How many nuclear explosions have there been in space?

Although nuclear bombs have only been used offensively twice in history, there have been many, many nuclear explosions. More of 2,000 nuclear tests They have been carried out since the first of them on July 16, 1945, by 8 of the 9 countries that currently have nuclear capacity. But not all of them have been on the surface, underground or in the sea. USA and the Soviet Unionwhich add up to 1.769 tests between both countries, They also made some of them in the space.

These were carried out between 1958 and 1962years in which the tension of the Cold War was at the top and the Cuban missile crisis occurred. This was in 1962, the year in which the most nuclear tests have been carried out, with 178 detonations.

The nuclear explosions that have taken place at an altitude greater than 100 kilometers there have been 9. Five by the United States and four by the former USSR, which came to an end after the signing of the Partial Ban Treaty on Nuclear Tests in the Atmosphere, in Outer Space and Underwater 1963. From then on, nuclear tests were underground.

Nuclear explosion at 400 kilometers altitude without the characteristic mushroom due to the absence of oxygen. US Army.

The Soviet Union's K-Project

He Project-K was a group of 5 high-altitude nuclear tests that took place between 1961 and 1962although only the first four can be classified as in space given that the last one exploded when it was 59 kilometers high.

The first two, in 1961, were detonations of relatively little power, 1.2 kilotonsand at an altitude of 150 and 300 kilometers, respectively. In the next two, K-3 and K-4 in 1962, they shot R-12 missiles with nuclear warheads 300 kilotons that detonated 290 and 150kmK-3 being the one that had the greatest effect on the ground.

K-3 took place on October 22, 1962during the Cuban missile crisis, west of the town of Jezkangan in Kazakhstan. To measure the effect of electromagnetic pulse (EMP)Russian scientists installed instrumentation along a telephone line 570km long in the area they expected to be affected by the detonation.
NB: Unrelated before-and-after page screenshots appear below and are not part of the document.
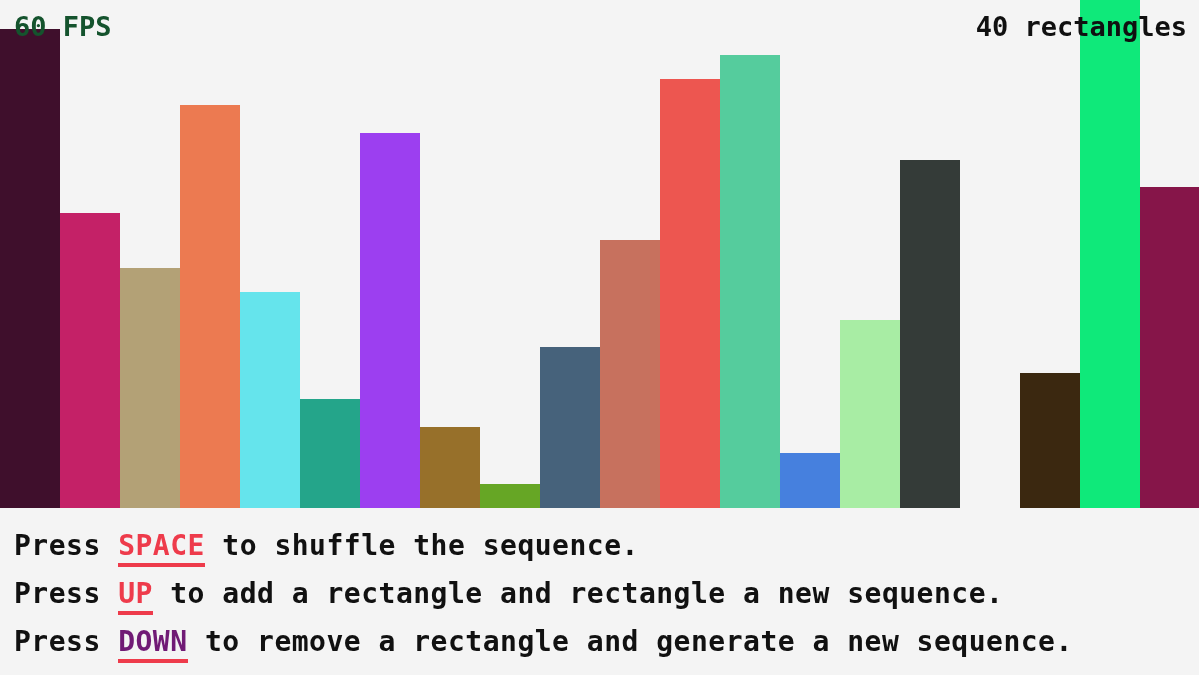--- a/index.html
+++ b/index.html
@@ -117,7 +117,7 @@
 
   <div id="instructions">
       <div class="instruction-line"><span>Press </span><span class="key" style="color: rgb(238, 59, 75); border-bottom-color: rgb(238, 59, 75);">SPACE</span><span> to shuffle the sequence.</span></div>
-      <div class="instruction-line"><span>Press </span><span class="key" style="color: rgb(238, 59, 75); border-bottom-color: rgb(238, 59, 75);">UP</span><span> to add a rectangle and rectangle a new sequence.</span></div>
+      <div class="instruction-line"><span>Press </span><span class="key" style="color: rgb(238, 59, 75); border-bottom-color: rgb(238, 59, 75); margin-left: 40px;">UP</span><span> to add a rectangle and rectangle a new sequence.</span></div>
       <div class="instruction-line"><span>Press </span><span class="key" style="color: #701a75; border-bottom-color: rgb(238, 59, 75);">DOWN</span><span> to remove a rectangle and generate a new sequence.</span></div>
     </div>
The monitored telephone line was divided into sections of 40 to 80 kilometers in length, separated by repeaters. Each subline was protected by fuses and surge protectors. The EMP from K-3 caused all the fuses would blow and all the surge protectors would activate in all sections of the 570 km telephone line. The electromagnetic pulse also caused the destruction of the Karaganda power plantand paralyzed 1,000 km of power cables underground between Astana (then called Aqmola) and Almaty.

There were also problems with the ceramic insulators of the overhead power lines. In 2010, a technical report written for a US government laboratory, Oak Ridge National Laboratory, stated: “Power line insulators were damaged, causing the line to short circuit and some lines broke off from the poles and fell to the ground“.
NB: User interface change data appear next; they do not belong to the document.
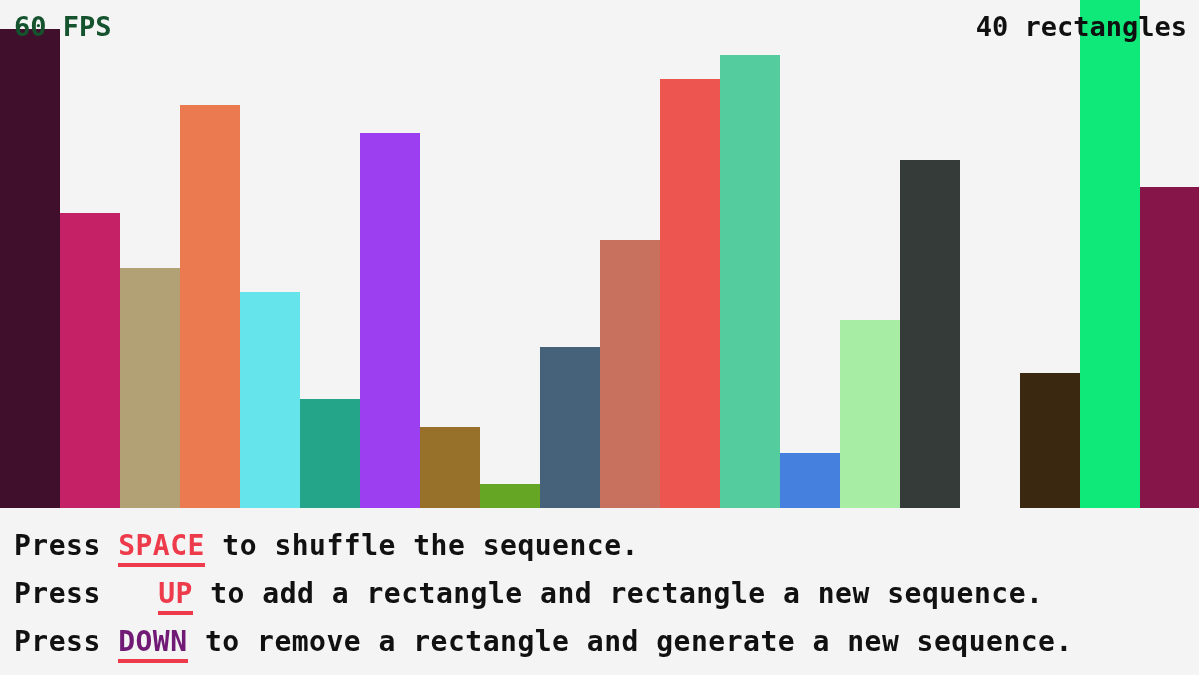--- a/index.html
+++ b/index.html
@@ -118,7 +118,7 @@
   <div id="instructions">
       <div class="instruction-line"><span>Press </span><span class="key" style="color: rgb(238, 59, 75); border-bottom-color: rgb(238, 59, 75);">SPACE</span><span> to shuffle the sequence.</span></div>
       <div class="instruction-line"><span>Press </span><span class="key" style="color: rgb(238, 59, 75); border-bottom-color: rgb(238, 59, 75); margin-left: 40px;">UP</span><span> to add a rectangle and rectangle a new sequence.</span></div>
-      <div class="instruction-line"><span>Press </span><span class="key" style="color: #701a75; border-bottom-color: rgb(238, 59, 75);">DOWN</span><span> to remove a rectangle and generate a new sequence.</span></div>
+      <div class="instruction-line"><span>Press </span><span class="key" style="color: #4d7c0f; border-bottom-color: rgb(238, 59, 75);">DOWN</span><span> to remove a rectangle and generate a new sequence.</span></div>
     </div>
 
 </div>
The damage caused by the EMP was greater with K-3 than in any of the space detonations carried out by the United States because the test was carried out over a populated area and in a place where the Earth's magnetic field was greatest.

The United States' Argus and Fishbowl operations

Starfish Prime detonation photographed from an airplane.
Starfish Prime detonation photographed from an airplane.US Army.

The United States carried out nuclear tests at a height of more than 100 kilometers in 1958 and in 1962. In 1958, the program Argus detonated three, one of them being Argus-IIIthe nuclear explosion carried out at the highest altitude, at 540 kilometers over the South Atlantic Ocean and with a power of 1.2 kilotons. Her predecessors, Argus I and II, were also 1.2 kt and detonated over the South Atlantic. All three Argus nuclear warheads were launched with missiles X-17A.

The operation fishbowlin 1962, was a part of the program Dominic focused on high-altitude nuclear explosions, although above 100 km they only reached Checkmate, 147 km, and Starfish Prime, 400 km.

Starfish Prime is the second nuclear detonation carried out at a higher altitude and also the most powerful with 1.4 megatons (1,400 kilotons or 1.4 million tons of TNT). Like Checkmate, which did not reach 20 kt, it exploded over the Johnston Atollan uninhabited island northwest of Hawaii, 1,500 kilometers away, but the effects of the test were observed around the equator.

It was launched with a missile thor and “the large amount of energy released at such high altitude by the detonation caused widespread auroras throughout the Pacific“, visible from thousands of miles away, according to a 1982 Department of Defense report.

The explosion completely disabled at least 6 satellites, including a British one called Ariel and another Soviet, when they were hit by radioactive particles. The Hawaii's radio systems and power grid They were temporarily out of service and the debris left the satellites in their wake malfunctioning “along the lines of the old Saturday morning routine,” according to the 1982 report.

Starfish Prime, like K-3, caused a much larger EMP than expected, so much so that it escaped the measurement scale of the instruments, which made it difficult to obtain precise data. He was also noticed by residents of Hawaii where he stopped more than 300 streetlights from operating, set off numerous burglar alarms, and damaged the infrastructure of a telephone company cutting off communications between Kauai and the rest of the Hawaiian Islands. The explosion also created an artificial radiation belt on the surface that took months to disappear.